● INPUT DATA
* * *

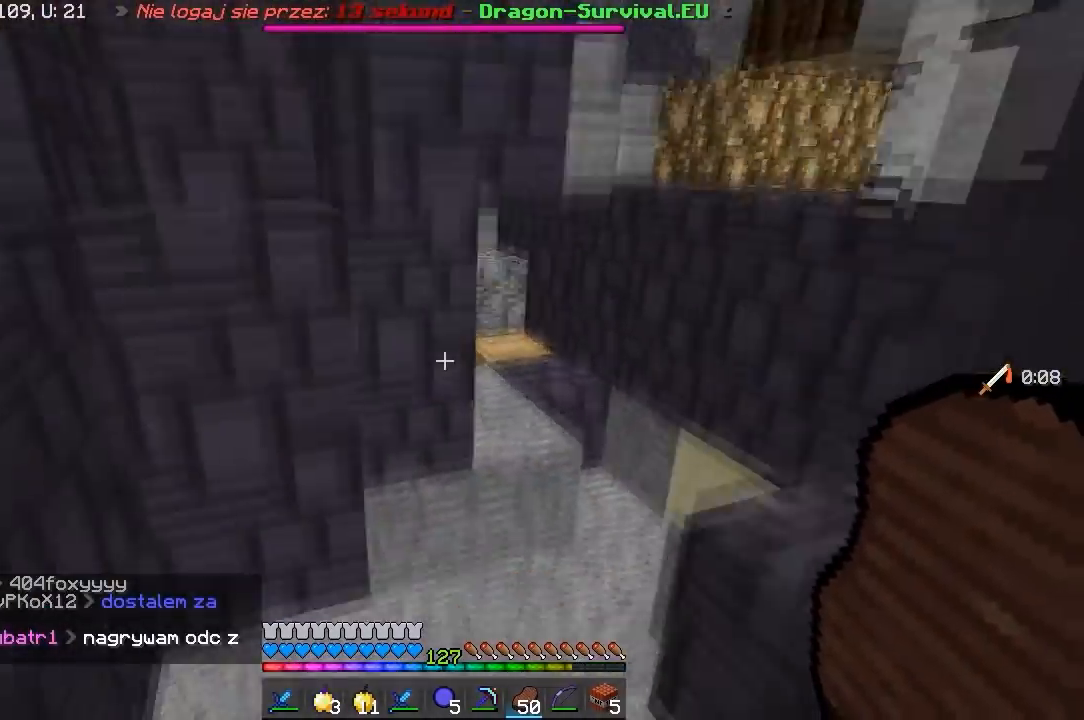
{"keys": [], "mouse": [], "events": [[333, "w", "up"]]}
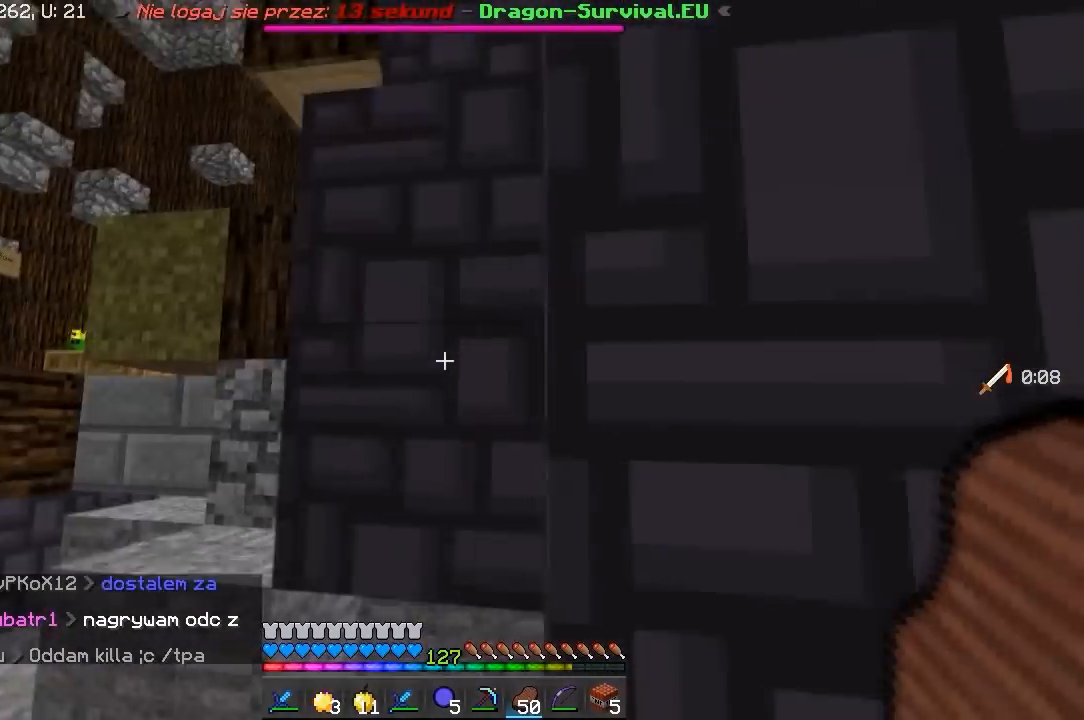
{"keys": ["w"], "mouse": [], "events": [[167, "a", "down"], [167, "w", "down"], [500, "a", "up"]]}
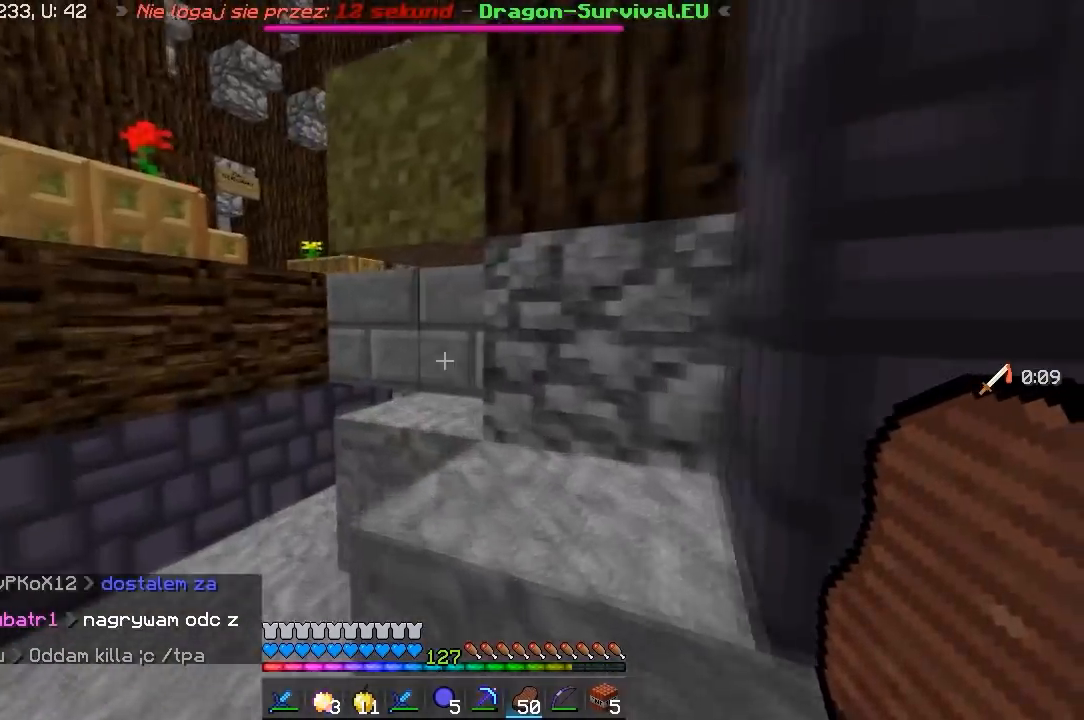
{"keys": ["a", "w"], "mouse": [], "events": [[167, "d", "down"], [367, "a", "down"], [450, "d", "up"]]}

* * *

● ABOUT THIS TASK
Tally every line of the data that holds the word "down" and write the count alone.

● ANSWER
2